“What is beauty, really?” asked Francesco Risso during a Zoom conversation about his new Marni resort collection. “My concept of beauty is always linked to the idea of rebellion. On one hand, there’s a profound appreciation for a classic sense of beauty, but on the other I feel compelled to rebel against it and dissociate it from stereotypes. I always feel the urge to express this dynamic in my work.” He continued: “At Marni we want to break free and liberate ourselves from this stereotypical idea of beauty. The label’s fundamentals have always revolved around the celebration of a multidimensional idea of beauty, more open and extended.”
A diversity-embracing approach notwithstanding, Risso recently found himself entangled in controversy, when images from Marni’s fall advertising campaign were heavily criticized by the internet community, with accusations of racism and cultural appropriation. The photos were consequently taken down and the designer issued an apology on his Instagram account in which he acknowledged that the learning process brought about by this experience was as necessary as it was painful. “Diversity has always been part of my experience; my personal life is testament to that. I fully embrace diversity—it’s just the way I’ve lived my life and the way I am,” said Risso, who’s in a 12-year relationship with the Black designer Lawrence Steele.
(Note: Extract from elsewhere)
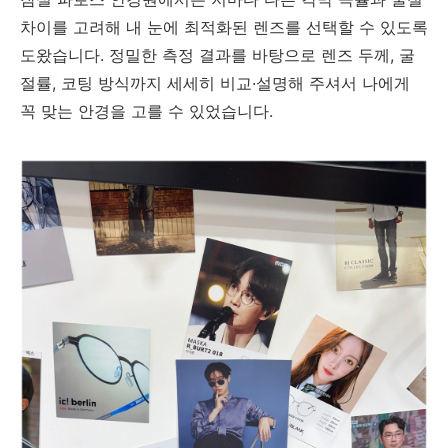
차이를 고려해 내 눈에 최적화된 렌즈를 선택할 수 있도록
도왔습니다. 정밀한 측정 결과를 바탕으로 렌즈 두께, 굴
절률, 코팅 방식까지 세세히 비교·설명해 주셔서 나에게
꼭 맞는 안경을 고를 수 있었습니다.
A multilayered idea of beauty is central to the new collection. The look book was shot via FaceTime during quarantine by British photographer Jack Davison on a wide-ranging cast of young models and friends who were sent samples that they styled themselves. “Their individual reaction and their imaginative attitude has proved extremely energizing, and truly rewarding for me,” said Risso. From a creative standpoint, he worked at “passionately blending Marni’s past, present, and future,” as he explained. “Designing this collection, we’ve instinctively ventured into the definition of our essence. Instead of reverting to external conceptual or visual inspirations, we decided to look inward, to extract and distill our very own most expressive qualities, stripped down to their Marni reality. It felt like a joyful liberation.”
All the Marni signifiers were here: the delirious pattern-clash of floral prints (more naive and less conceptual than usual); the play on extravagant deconstructed volumes and silhouettes; the bohemian-grunge feel colliding with the formality of tailoring and with the ease of retro-sporty references.
The collection’s unfussy immediacy was apparent in the virtual showroom visit I was granted via Zoom. Three different rooms were reproduced exactly like Marni’s IRL workspaces, with each look able to be explored from different angles. In fact, the collection was actually designed with this new virtual medium in mind. “It isn’t less bold in the least,” pointed out Risso. “It’s just that the point of view is clearer and sharper.”